What I do notice is missing from Latour's cycle, however, is a clear location for professional service, like organizing or public outreach or teaching.  For myself, at least, that's been a very important part of keeping forward momentum, as well as something I think is really important if you take the "impact of knowledge" view of science that I do.  Service doesn't really fit the diagram neatly: in my experience, it tends to stem from publications, funding, and itself and it feeds into all of these by indirect means.  But I think it doesn't really fit because it's largely a different type of reputation---but, well, any model only takes you so far.

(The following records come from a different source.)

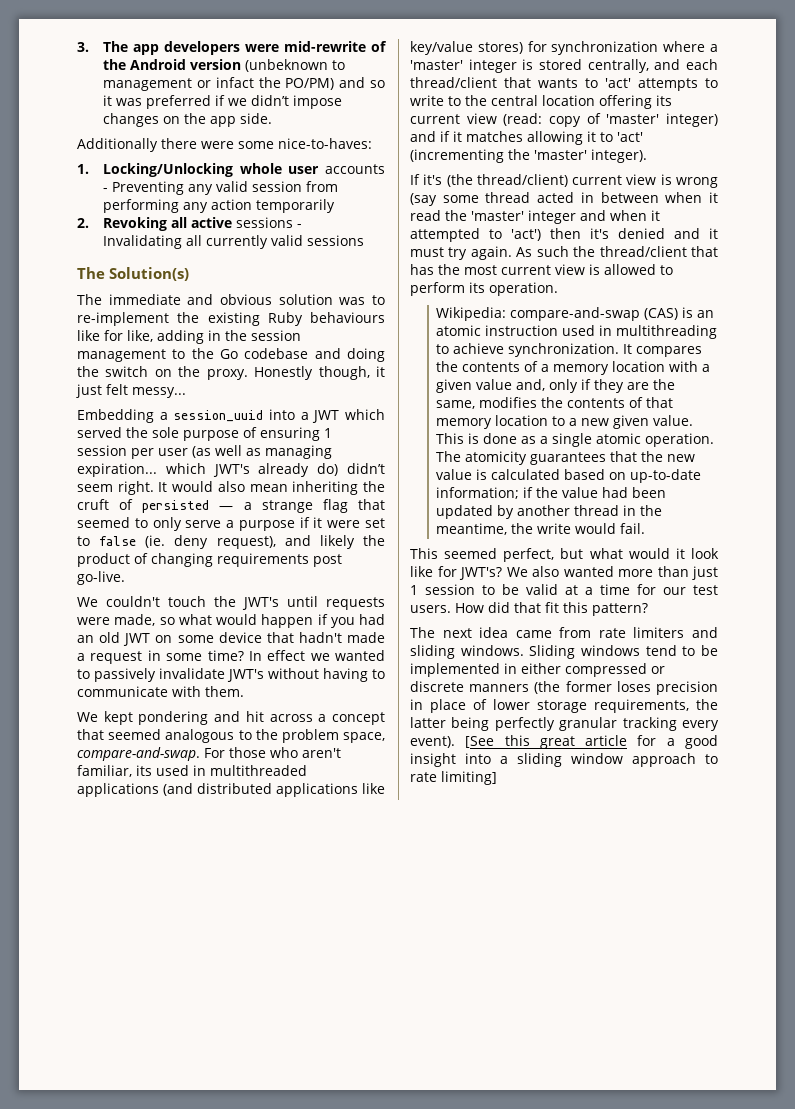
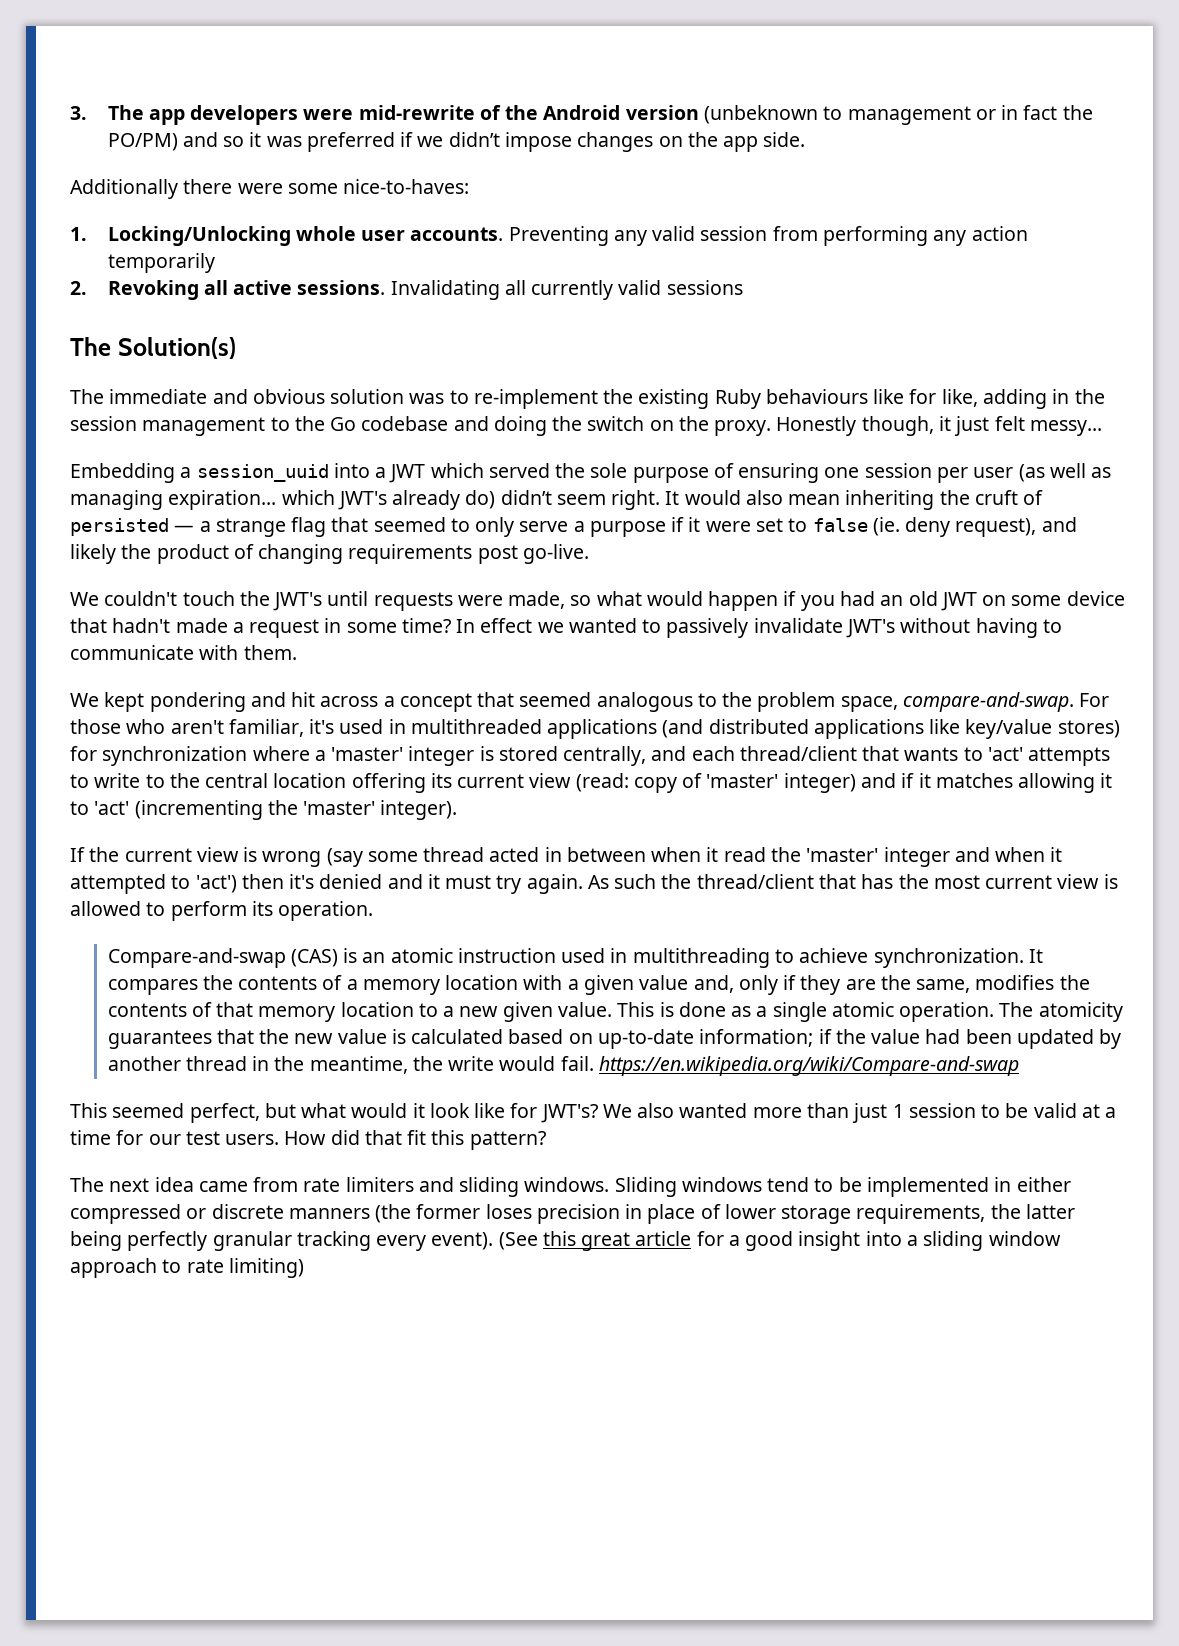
[215,77,254,88] infact -> [1001,105,1058,120] in fact
[325,164,385,174] [103,188,109,192] accounts - -> [410,227,504,241] accounts.
[236,217,303,228] sessions - -> [297,280,386,295] sessions.
[324,428,332,438] 1 -> [824,467,860,478] one
[136,765,152,776] its -> [309,719,335,734] it's
[423,174,568,187] it's (the thread/client) -> [89,847,120,862] the
[436,307,641,321] Wikipedia: compare-and-swap -> [107,948,286,968] Compare-and-swap
(646, 528) none -> [598,1056,1019,1076] https://en.wikipedia.org/wiki/Compare-and-swap
[465,736,495,748] [See -> [498,1232,538,1250] (See
[441,771,497,785] limiting] -> [228,1258,304,1278] limiting)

So: publish or perish.  True, I suppose, but I prefer it when it's for the right reason.  Not for fear of perishing, but because I've got things that I have learned that I need to communicate and an audience I want to communicate them to.  And that, I suppose, is why I'm not snobbish when it comes to Impact Factor of my publication venues.  There are places I publish because there are people I want to talk to, others I publish because I want to broadcast an idea, and others simply because I want to archive a key (but possibly obscure) result for later reference.  Only for broadcasting an idea does impact factor really matter---the others are all about getting a strong enough peer validation and placing the ideas where the right group of people will be able to easily find them.  Publish or perish?  We'll see what what happens, but I'm content as long as I'm neither hiding nor overselling the things that I accomplish.

Monday, August 06, 2012

On the Evaluation of Space-Time Functions

Back in May, I discussed my ongoing obsession with first class space-time functions---programs that can be dynamically created, moved around, and operate on one another, even though they're being run distributed over many devices scattered across space and time.

We've now made another step forward, with the publication of a new paper, On the Evaluation of Space-Time Functions.  This paper is an extension of last year's Spatial Computing Workshop paper, generalizing the results to be not just about Proto, but in fact any distributed computing system (of which Proto is simply our prototypical example).

I'm rather proud of this paper, and think it's a fairly readable discussion of these concepts---though still not for the faint of heart.